Citizen Watch Co was the first of the watch companies to establish an in-house Metal Injection Molding facility in Tokyo, Japan, in 1987 to produce parts such as stainless steel watch cases and tungsten alloy balance weights used in automatic watches.
Swatch Irony watches were also an early application for stainless steel Metal Injection Molding watch cases. The first Metal Injection Moulded nickel-free 316L stainless steel Irony watch cases for Swatch came off ETA Manufacture Horlogere Suisse’s in-house MIM production line in Grenchen, Switzerland, in October 1994.
Spectacle frames have developed into a major segment for Metal Injection Molding because the technology offers previously impossible design options, as well as cost effective high volume manufacturing.

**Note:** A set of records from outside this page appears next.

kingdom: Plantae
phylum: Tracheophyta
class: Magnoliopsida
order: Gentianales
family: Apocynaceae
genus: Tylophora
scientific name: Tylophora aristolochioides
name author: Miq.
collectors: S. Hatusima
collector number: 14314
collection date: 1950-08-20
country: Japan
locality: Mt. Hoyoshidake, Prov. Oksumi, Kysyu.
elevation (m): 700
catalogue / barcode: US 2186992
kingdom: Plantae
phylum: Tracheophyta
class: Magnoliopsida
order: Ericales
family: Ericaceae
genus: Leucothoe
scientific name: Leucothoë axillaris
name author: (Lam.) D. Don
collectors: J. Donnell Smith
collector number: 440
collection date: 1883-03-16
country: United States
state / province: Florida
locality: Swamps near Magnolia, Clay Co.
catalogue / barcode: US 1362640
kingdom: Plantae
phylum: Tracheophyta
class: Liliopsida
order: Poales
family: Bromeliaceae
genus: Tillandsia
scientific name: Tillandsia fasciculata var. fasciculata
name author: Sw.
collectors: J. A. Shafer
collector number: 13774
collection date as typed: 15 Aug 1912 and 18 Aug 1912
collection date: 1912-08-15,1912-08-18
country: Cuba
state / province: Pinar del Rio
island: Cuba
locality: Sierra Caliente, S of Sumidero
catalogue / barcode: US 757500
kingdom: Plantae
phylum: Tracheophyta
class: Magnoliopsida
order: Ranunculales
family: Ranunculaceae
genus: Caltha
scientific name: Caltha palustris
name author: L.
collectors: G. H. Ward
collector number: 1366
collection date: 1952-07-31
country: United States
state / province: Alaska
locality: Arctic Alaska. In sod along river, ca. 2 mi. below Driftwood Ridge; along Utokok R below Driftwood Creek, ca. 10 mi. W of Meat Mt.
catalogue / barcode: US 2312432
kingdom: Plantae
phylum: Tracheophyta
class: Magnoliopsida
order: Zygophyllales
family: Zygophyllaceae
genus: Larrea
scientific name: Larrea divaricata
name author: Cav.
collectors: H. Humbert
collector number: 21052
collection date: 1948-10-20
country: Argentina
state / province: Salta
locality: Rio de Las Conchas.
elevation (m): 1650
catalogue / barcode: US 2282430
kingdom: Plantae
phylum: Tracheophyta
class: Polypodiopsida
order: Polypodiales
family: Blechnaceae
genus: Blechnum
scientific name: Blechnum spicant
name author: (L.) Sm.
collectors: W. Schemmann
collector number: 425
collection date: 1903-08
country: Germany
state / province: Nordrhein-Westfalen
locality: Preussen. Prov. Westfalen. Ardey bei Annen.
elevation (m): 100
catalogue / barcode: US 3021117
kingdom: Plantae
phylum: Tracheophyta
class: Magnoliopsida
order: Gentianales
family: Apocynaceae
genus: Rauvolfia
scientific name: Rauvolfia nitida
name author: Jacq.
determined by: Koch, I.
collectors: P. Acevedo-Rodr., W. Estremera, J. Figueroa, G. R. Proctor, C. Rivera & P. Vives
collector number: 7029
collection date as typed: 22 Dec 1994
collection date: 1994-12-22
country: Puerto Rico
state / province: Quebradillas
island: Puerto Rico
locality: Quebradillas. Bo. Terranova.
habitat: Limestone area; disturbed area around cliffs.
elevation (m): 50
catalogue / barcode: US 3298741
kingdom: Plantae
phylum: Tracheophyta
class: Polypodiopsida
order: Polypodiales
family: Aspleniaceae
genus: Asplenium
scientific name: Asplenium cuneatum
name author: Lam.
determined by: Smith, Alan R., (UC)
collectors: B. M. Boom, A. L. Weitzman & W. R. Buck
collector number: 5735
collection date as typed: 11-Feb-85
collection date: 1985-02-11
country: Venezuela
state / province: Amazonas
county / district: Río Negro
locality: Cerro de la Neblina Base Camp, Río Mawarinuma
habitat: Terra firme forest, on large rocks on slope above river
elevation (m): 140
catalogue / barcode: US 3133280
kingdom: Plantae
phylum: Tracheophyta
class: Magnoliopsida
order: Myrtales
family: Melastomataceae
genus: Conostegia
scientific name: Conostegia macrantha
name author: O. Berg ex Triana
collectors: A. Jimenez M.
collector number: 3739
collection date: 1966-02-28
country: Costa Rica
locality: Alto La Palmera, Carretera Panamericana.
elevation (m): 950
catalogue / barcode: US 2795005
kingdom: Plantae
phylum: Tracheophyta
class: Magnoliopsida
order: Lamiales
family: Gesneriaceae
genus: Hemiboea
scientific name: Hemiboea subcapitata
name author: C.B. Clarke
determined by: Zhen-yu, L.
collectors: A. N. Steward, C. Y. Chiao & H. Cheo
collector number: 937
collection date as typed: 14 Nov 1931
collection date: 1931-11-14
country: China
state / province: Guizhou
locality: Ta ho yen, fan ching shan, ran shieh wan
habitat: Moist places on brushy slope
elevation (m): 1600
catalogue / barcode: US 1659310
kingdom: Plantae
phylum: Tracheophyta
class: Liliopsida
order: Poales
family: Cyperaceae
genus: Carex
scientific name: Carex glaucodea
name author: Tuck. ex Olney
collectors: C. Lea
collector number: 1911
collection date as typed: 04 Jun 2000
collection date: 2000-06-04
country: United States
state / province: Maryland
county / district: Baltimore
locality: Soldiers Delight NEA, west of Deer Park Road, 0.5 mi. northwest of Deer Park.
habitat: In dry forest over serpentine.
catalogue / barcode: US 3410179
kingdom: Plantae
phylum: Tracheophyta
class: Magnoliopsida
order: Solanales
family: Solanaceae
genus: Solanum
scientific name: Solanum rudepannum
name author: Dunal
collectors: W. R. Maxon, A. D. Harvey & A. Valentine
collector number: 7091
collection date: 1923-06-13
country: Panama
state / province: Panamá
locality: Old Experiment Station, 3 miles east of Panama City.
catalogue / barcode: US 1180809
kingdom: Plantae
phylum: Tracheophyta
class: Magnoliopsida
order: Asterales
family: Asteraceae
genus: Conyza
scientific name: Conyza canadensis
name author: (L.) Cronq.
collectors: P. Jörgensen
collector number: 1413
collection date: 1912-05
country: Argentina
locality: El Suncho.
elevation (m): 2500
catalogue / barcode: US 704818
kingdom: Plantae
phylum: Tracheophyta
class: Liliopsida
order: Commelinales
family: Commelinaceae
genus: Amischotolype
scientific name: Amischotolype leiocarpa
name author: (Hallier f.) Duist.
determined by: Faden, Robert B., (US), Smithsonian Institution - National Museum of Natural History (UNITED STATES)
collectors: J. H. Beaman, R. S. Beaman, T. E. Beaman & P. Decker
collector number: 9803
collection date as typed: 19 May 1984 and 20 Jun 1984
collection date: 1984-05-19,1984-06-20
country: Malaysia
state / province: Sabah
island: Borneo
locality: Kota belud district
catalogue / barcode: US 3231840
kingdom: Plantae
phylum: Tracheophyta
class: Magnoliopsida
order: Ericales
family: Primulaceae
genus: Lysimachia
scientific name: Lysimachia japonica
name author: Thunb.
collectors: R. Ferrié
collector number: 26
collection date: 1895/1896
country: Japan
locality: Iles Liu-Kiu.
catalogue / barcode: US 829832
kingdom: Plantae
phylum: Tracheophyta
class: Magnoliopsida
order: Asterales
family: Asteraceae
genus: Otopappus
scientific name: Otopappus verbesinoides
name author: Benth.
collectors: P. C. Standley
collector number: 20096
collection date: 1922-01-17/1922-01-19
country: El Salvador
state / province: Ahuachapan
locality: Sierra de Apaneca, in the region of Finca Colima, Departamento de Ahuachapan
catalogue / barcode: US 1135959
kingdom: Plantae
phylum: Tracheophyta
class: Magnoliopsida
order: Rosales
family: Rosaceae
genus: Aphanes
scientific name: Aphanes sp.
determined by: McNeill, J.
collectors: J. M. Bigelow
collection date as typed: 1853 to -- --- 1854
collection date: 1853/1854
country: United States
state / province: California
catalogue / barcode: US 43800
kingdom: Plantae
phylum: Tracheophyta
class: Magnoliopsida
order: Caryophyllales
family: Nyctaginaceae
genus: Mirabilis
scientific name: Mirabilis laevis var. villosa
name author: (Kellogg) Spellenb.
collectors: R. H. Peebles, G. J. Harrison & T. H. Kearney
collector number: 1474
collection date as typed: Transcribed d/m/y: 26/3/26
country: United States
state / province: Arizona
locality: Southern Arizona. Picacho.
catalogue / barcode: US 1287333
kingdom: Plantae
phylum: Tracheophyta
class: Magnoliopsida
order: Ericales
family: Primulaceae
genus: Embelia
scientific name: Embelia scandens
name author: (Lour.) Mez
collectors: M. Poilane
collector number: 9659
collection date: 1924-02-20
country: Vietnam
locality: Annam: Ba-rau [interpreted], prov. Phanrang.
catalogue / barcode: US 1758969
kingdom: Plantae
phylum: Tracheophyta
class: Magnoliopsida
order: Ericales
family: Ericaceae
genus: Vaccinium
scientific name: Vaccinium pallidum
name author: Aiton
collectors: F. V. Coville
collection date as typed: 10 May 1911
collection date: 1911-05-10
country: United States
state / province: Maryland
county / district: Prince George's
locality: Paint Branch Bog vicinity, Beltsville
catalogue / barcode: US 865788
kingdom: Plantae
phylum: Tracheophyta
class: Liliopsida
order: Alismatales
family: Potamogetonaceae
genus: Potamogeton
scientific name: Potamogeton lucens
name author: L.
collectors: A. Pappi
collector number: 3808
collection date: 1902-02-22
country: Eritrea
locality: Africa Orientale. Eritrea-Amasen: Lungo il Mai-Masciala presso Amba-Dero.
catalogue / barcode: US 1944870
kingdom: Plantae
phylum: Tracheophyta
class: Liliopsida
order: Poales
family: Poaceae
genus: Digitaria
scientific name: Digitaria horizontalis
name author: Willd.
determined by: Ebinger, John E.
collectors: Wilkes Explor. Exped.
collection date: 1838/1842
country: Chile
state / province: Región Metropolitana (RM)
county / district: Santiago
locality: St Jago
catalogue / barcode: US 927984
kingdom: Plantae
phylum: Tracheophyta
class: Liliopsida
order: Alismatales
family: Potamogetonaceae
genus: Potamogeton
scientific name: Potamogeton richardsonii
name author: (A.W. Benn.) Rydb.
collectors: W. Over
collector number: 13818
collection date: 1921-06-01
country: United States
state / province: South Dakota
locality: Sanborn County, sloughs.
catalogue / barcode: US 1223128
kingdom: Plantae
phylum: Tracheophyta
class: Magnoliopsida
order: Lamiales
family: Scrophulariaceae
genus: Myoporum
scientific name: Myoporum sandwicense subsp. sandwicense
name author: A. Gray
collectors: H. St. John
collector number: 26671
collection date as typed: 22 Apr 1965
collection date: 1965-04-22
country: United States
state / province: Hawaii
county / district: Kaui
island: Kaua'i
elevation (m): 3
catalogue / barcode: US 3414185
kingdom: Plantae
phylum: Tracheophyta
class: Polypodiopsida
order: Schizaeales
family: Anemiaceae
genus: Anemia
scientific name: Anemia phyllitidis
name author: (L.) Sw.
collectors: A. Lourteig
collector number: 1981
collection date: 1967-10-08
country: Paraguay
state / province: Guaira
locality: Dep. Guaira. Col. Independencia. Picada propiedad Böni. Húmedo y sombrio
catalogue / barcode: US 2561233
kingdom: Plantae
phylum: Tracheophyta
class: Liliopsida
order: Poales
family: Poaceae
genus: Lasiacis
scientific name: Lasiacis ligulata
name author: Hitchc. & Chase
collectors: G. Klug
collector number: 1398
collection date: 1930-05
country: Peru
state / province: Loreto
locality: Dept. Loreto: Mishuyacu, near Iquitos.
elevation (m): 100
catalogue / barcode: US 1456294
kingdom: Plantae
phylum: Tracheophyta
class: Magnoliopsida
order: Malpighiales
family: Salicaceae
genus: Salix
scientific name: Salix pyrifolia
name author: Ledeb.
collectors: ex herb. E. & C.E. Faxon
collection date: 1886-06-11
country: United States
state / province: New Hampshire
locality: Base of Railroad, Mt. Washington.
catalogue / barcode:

The rotating MIM spring hinge shown in Fig. 32 was an entirely new and revolutionary design that cannot be manufactured economically by other technologies.
The hinge is composed of two rotating discs at an angle of 27° that swivel the spectacle temple with a spring effect. These parts weigh 2.6 g and are made from 316L stainless steel, polished and nickel coated.
Photographic tripod body
These very large MIM parts, produced in titanium for high-end models and stainless steel for standard models, were manufactured for the leading photographic tripod manufacturer, Lino Manfrotto + Co. SpA, Italy.
The part was machined after sintering to remove supports and create an external thread. Shown in Fig. 33 in the foreground is the titanium version and, in the background, the stainless steel version.
MIM guitar tuner casing
An automatic tuner for electric guitars was developed and produced by Maxon Motor GmbH, Germany.
The guitar tuner’s large stainless steel body shows the high level of complexity achievable by MIM as a one-piece part.
Complex shapes can be economically produced by investing only once in a single mould, giving a short ‘pay back’ time.